What to produce
Write out every record below exactly, leaving the pictures out.

Task data
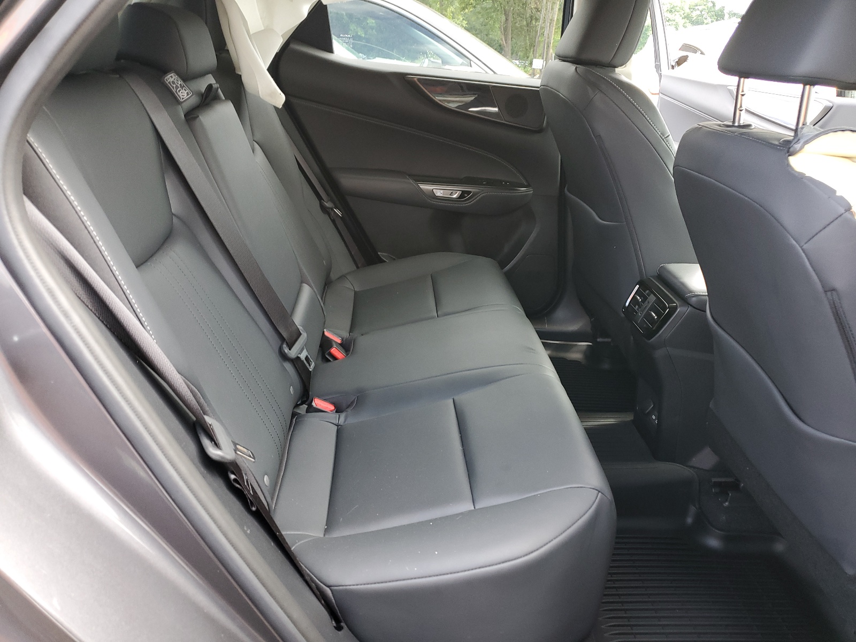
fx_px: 643
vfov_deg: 53.1
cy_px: 321
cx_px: 428
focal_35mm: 26
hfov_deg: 67.3
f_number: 1.5
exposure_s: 1/120
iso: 88
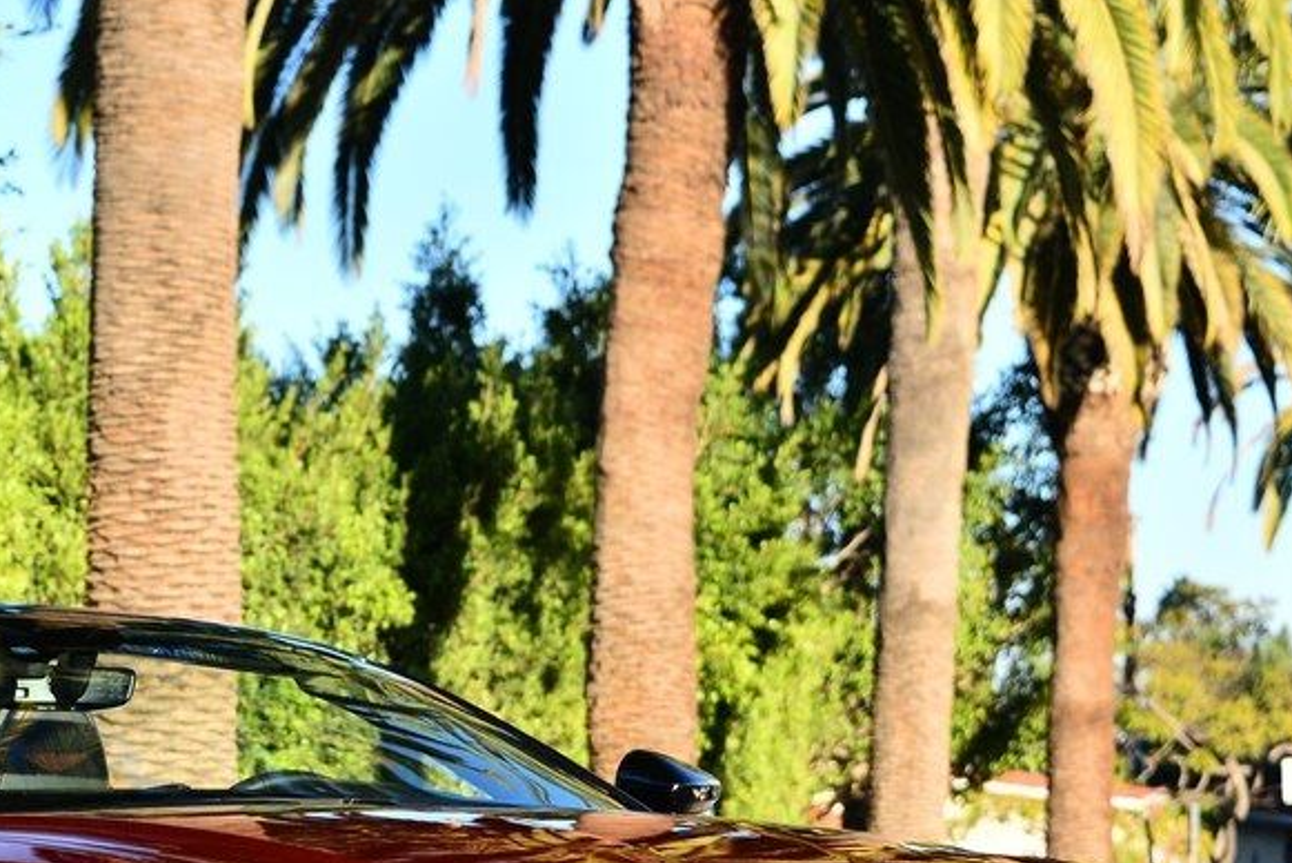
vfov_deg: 11.7
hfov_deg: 17.5
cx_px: 261
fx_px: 4165
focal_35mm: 116
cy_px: 802
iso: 1000
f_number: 4.5
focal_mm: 56
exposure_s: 1/1600
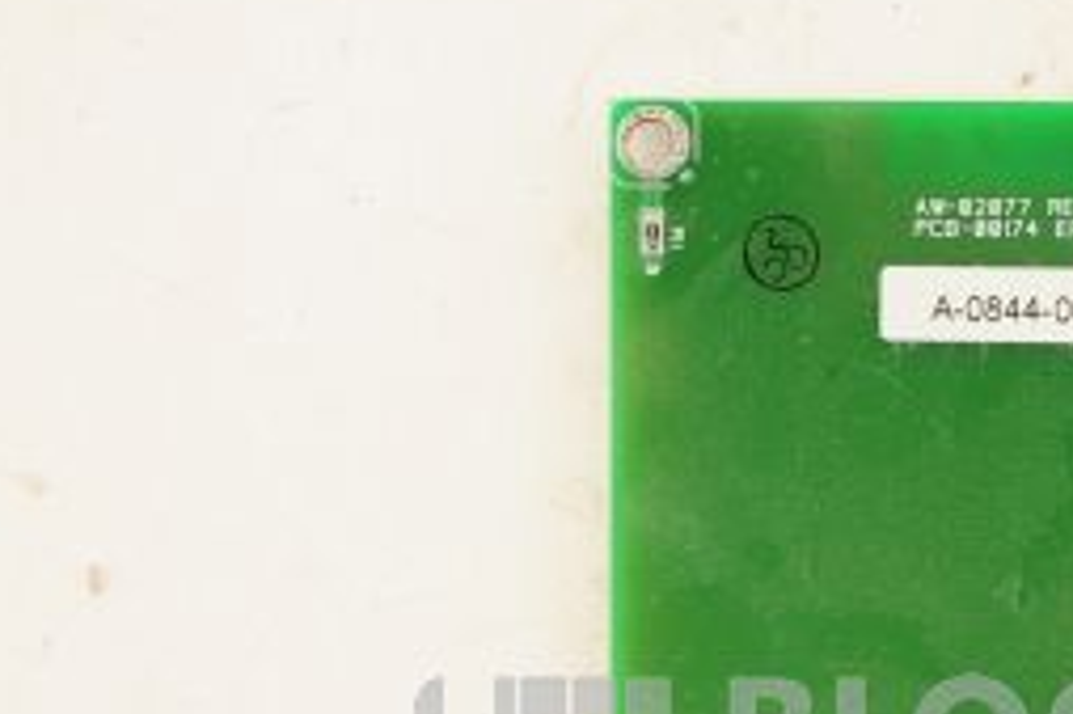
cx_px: 836
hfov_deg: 17.2
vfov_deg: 11.4
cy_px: 779
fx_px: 3515
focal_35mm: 118
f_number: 14
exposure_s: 1/125
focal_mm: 50
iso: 1600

Solution for this problem
fx_px: 643
vfov_deg: 53.1
cy_px: 321
cx_px: 428
focal_35mm: 26
hfov_deg: 67.3
f_number: 1.5
exposure_s: 1/120
iso: 88
vfov_deg: 11.7
hfov_deg: 17.5
cx_px: 261
fx_px: 4165
focal_35mm: 116
cy_px: 802
iso: 1000
f_number: 4.5
focal_mm: 56
exposure_s: 1/1600
cx_px: 836
hfov_deg: 17.2
vfov_deg: 11.4
cy_px: 779
fx_px: 3515
focal_35mm: 118
f_number: 14
exposure_s: 1/125
focal_mm: 50
iso: 1600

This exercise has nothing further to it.